Zastanawiam się, czy film nigdy nie istniał, a my byliśmy u progu fotografii z opcją cyfrową, czy ISO w ogóle istniałoby?
źródło
Podejrzewam, że mamy programistę, który próbuje hałasować, aby zwrócić uwagę na swoje oprogramowanie - które okazało się mniej niż przydatne w mojej pracy zawodowej.
źródło
Podejrzewam, że autor tego artykułu nie bierze pod uwagę faktu, że natężenie napromienienia na czujniku jest naprawdę proporcjonalne do 1 / (4Fnum ^ 2 + 1), a nie do 1 / (4Fnum ^ 2).

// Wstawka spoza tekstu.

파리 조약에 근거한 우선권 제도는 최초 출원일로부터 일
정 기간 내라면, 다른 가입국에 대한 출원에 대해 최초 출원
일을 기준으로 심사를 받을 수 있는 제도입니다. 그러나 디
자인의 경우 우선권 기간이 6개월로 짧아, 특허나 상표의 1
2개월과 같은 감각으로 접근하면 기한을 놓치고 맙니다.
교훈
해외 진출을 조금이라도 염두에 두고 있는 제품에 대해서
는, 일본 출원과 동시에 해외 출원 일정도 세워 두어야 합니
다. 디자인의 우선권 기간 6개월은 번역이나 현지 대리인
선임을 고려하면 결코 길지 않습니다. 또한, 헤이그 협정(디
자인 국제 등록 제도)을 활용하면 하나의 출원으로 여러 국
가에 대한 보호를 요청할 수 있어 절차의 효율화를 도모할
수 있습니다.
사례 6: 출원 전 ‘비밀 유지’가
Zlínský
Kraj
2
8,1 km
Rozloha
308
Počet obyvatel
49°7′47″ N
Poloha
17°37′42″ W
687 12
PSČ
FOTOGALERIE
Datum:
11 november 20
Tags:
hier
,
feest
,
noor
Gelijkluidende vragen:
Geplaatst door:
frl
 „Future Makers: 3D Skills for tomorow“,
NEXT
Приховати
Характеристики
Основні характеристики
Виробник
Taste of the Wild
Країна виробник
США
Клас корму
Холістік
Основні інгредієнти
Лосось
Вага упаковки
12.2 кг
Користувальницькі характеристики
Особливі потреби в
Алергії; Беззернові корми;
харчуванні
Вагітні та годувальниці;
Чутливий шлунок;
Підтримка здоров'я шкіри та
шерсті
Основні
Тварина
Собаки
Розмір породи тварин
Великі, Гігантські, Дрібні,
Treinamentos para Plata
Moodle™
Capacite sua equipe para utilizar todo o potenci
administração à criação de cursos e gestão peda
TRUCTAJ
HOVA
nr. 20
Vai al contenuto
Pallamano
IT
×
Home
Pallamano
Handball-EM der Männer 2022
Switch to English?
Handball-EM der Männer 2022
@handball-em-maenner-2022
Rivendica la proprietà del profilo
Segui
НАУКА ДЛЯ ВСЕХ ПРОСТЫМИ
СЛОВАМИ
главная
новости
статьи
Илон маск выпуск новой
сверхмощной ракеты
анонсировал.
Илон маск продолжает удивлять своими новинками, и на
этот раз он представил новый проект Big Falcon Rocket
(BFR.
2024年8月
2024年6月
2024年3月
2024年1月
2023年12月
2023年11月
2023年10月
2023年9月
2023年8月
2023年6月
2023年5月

Różnica ta jest znikoma dla Fnum> = 2,8 Jednak w przypadku mniejszych Fnum należy wziąć to pod uwagę.
Racja (4Fnum ^ 2 + 1) / (4Fnum ^ 2) wyjaśnia przynajmniej niektóre różnice między tym, czego autor się spodziewał, a tym, co zostało zmierzone.
Ofer
źródło
OK, wykonaj ten prosty test. Weź czarną ramkę z tylko pokrywką korpusu aparatu, z zamontowanym obiektywem f / 1.4 lub szybszym i zamontowanym powolnym obiektywem f / 4. Zmierz SNR czarnej ramy. NIE otrzymujesz tego samego wyniku we wszystkich trzech przypadkach, pierwszy i ostatni test, ale środkowy test daje inny wynik, a plik RAW wychodzi inaczej. W ten sposób producenci stosują tajne wzmocnienia, aby zyskać na szybkim szkle. Zastosowana ilość różni się w zależności od ciała.